Work to be completed>
The reply is a verbatim copy of the listing below with its images dropped.
───── Dataset records
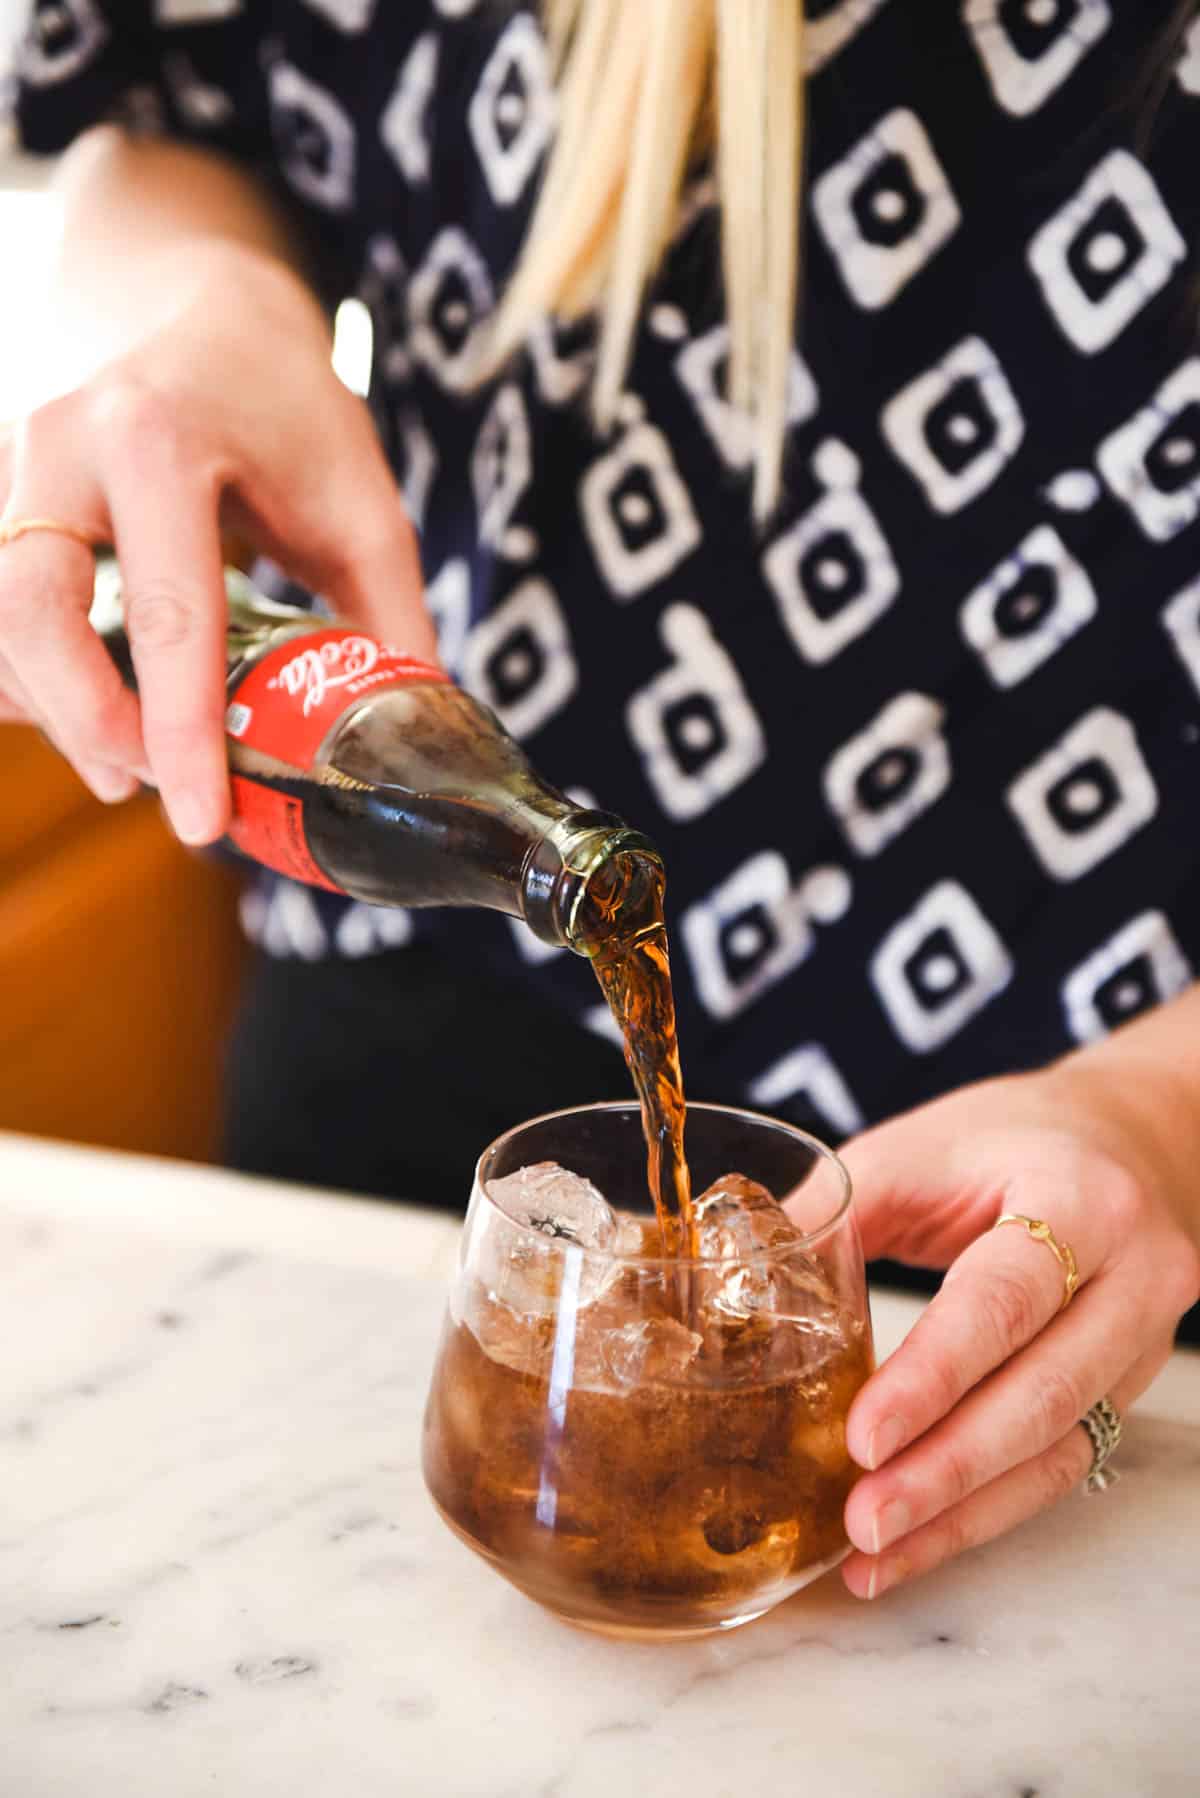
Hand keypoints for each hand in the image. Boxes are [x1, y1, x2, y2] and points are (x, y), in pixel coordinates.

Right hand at [0, 242, 431, 841]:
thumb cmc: (290, 409)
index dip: (181, 733)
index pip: (165, 614)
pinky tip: (93, 711)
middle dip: (90, 724)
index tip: (200, 821)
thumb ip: (386, 622)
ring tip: (131, 763)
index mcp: (161, 439)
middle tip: (151, 788)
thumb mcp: (362, 503)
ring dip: (57, 709)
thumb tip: (409, 744)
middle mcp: (64, 444)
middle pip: (31, 614)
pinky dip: (32, 675)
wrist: (205, 312)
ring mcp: (14, 465)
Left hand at [834, 1066, 1199, 1599]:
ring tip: (873, 1552)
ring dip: (961, 1513)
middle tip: (862, 1518)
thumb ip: (835, 1206)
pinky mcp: (1124, 1390)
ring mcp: (1140, 1342)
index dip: (934, 1375)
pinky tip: (915, 1544)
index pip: (1004, 1300)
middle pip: (1043, 1394)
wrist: (1123, 1142)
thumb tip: (728, 1266)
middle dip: (946, 1470)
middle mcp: (1131, 1277)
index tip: (863, 1436)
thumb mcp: (922, 1146)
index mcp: (1079, 1200)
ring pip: (1057, 1449)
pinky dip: (983, 1514)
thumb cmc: (1009, 1138)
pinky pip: (1058, 1466)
──────────
Output for this exercise>
Hand keypoints for each hand in the image. Boxes are [x1, y1, x2, y2] and points are (x, y), in pixel coordinates.

Right hand at [0, 242, 431, 841]:
thumb cmc: (290, 409)
index dip: (181, 733)
index pip: (165, 614)
pinky tip: (93, 711)
middle dip: (90, 724)
index tip: (200, 821)
thumb ip: (386, 622)
ring tip: (131, 763)
index mcp: (161, 439)
middle tip: (151, 788)
thumb mcp: (362, 503)
ring dip: (57, 709)
thumb tip: (409, 744)
middle mcp: (64, 444)
middle pip: (31, 614)
pinky dip: (32, 675)
wrist: (205, 312)
ring mcp: (14, 465)
Left hand at [834, 1066, 1199, 1599]:
ring tip: (873, 1552)
ring dip: (961, 1513)
middle tip: (862, 1518)
thumb ip: (835, 1206)
pinky mcp: (1124, 1390)
ring mcp: (1140, 1342)
index dip: (934, 1375)
pinky tip: (915, 1544)
index pip: (1004, 1300)
middle pip: (1043, 1394)
wrist: (1123, 1142)
thumb tip: (728, 1266)
middle dip: (946, 1470)
middle mcp: (1131, 1277)
index tip: (863, 1436)
thumb mcp: (922, 1146)
index mcp: (1079, 1200)
ring pip: (1057, 1449)
pinky dip: (983, 1514)
thumb cmc: (1009, 1138)
pinky pip: (1058, 1466)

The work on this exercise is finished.